On November 7th, the results of the blood test which indicated severe hypokalaemia, a low level of potassium, was telephoned to the GP’s surgery.

It was claimed the GP failed to arrange to admit Mrs O’Sullivan immediately to hospital upon learning she suffered severe hypokalaemia and failed to advise Mrs O’Sullivan to attend hospital immediately.

‘Bullet proof’

In the case against the HSE, it was claimed there was failure to adequately communicate the significance of the abnormal blood test results to the GP and to have in place or to implement appropriate systems for communicating blood test results to GPs.
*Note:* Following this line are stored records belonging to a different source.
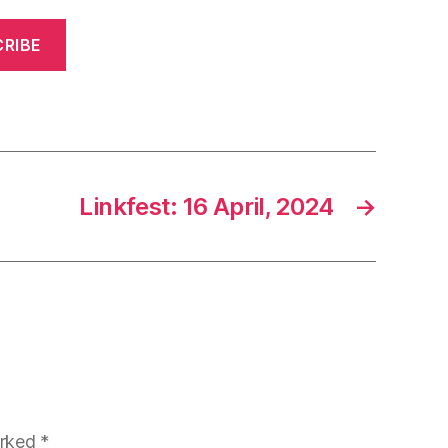
RIBE
Linkfest: 16 April, 2024
→
arked
*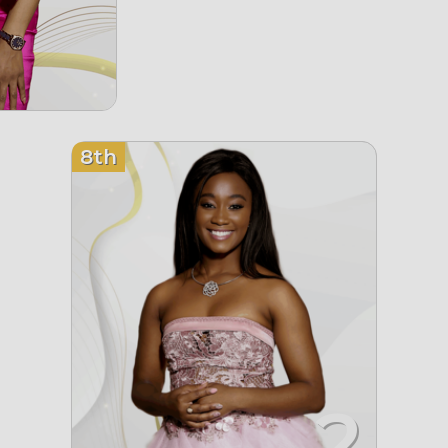
8th
2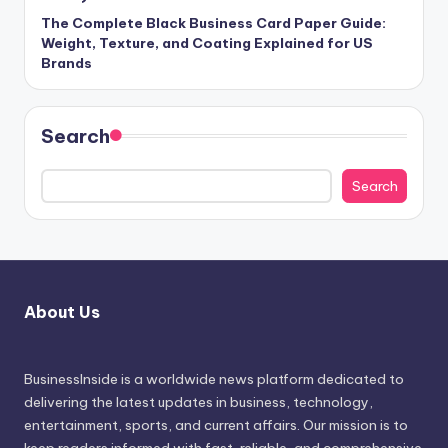
The Complete Black Business Card Paper Guide:
Weight, Texture, and Coating Explained for US
Brands
Search
Search
About Us
BusinessInside
is a worldwide news platform dedicated to
delivering the latest updates in business, technology,
entertainment, sports, and current affairs. Our mission is to
keep readers informed with fast, reliable, and comprehensive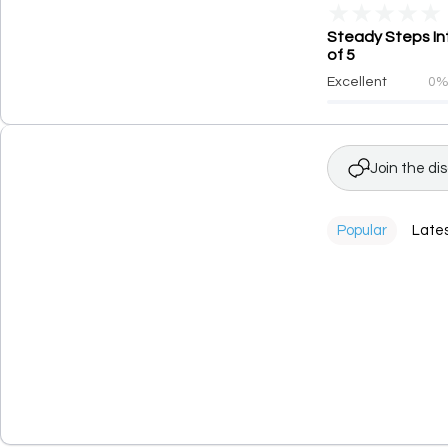
★
★
★
★
★
Steady Steps Int
of 5
Excellent
0
Join the di
Popular
Late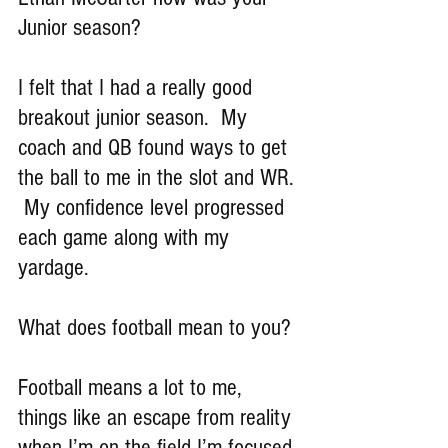
Junior season?
I felt that I had a really good 
breakout junior season.  My 
coach and QB found ways to get 
the ball to me in the slot and WR. 
 My confidence level progressed 
each game along with my 
yardage.
What does football mean to you?
Football means a lot to me, 
things like an escape from reality 
when I’m on the field I’m focused 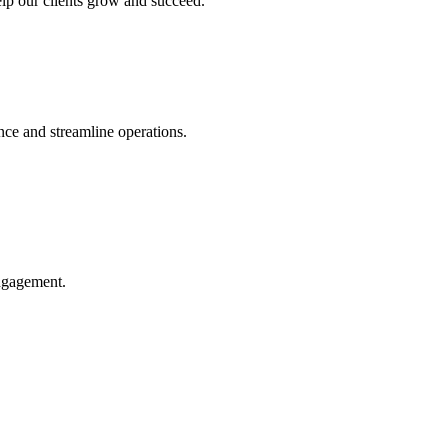
help our clients grow and succeed.
ce and streamline operations.
engagement.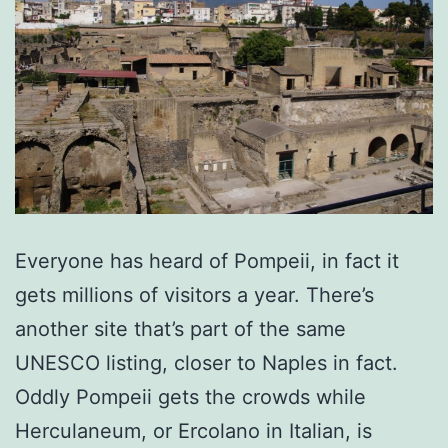
Everyone has heard of Pompeii, in fact it
gets millions of visitors a year. There’s
another site that’s part of the same
UNESCO listing, closer to Naples in fact.
Oddly Pompeii gets the crowds while
Herculaneum, or Ercolano in Italian, is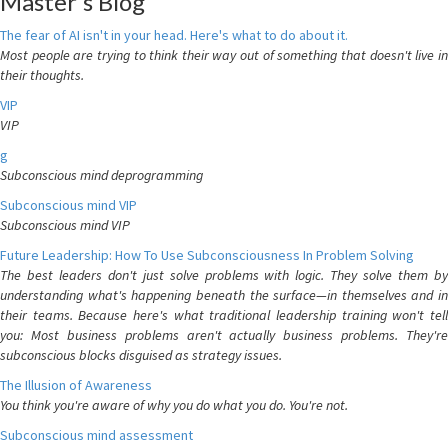
Master's Blog
The fear of AI isn't in your head. Here's what to do about it.
Most people are trying to think their way out of something that doesn't live in
their thoughts.
VIP
VIP
g
Subconscious mind deprogramming
Subconscious mind VIP
Subconscious mind VIP
Future Leadership: How To Use Subconsciousness In Problem Solving
The best leaders don't just solve problems with logic. They solve them by
understanding what's happening beneath the surface—in themselves and in
their teams. Because here's what traditional leadership training won't tell
you: Most business problems aren't actually business problems. They're
subconscious blocks disguised as strategy issues.
The Illusion of Awareness
You think you're aware of why you do what you do. You're not.
Subconscious mind assessment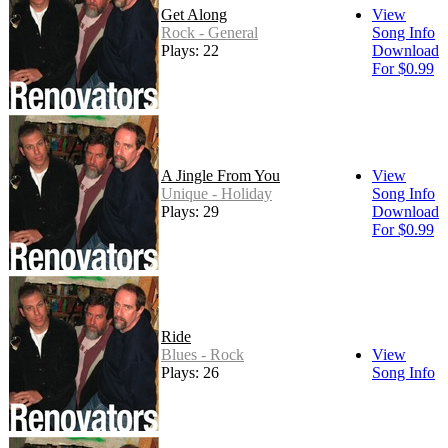
Get Along
View
Rock - General
Song Info
Plays: 22
Download
For $0.99
A Jingle From You
View
Unique - Holiday
Song Info
Plays: 29
Download
For $0.99
Ride
Blues - Rock
View
Plays: 26
Song Info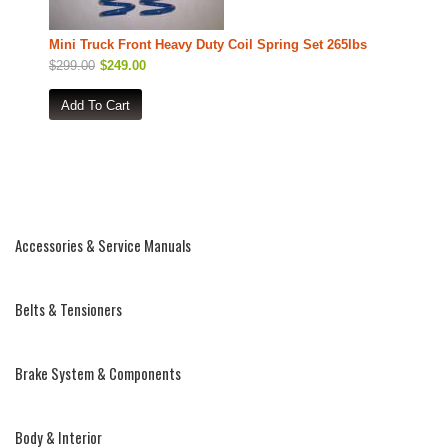
Mini Truck Front Heavy Duty Coil Spring Set 265lbs
$299.00
$249.00
Accessories & Service Manuals
Belts & Tensioners
Brake System & Components
Body & Interior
It was further claimed the HSE had relied on a clerical officer to communicate the test results and failed to highlight in communication of the results to the GP’s surgery they required urgent clinical attention

In court on Tuesday, Dr O’Mahony said the result of the blood test was conveyed by phone to the GP’s surgery.

The day after the phone call, Mrs O’Sullivan went to her GP, he said. She was very unwell and succumbed in a very short period of time.

He said their case against the GP was that low levels of potassium should have been a warning sign and Mrs O’Sullivan should have gone to hospital immediately once the results were known on November 7th.

The GP’s case was that the call came into the surgery rather than directly to the GP.

The case against the HSE was there should be a “bullet proof means of communicating” directly to a doctor and not just to the surgery, he said.

Approving the €850,00 settlement, Mr Justice Cross sympathised with the family on their sad loss.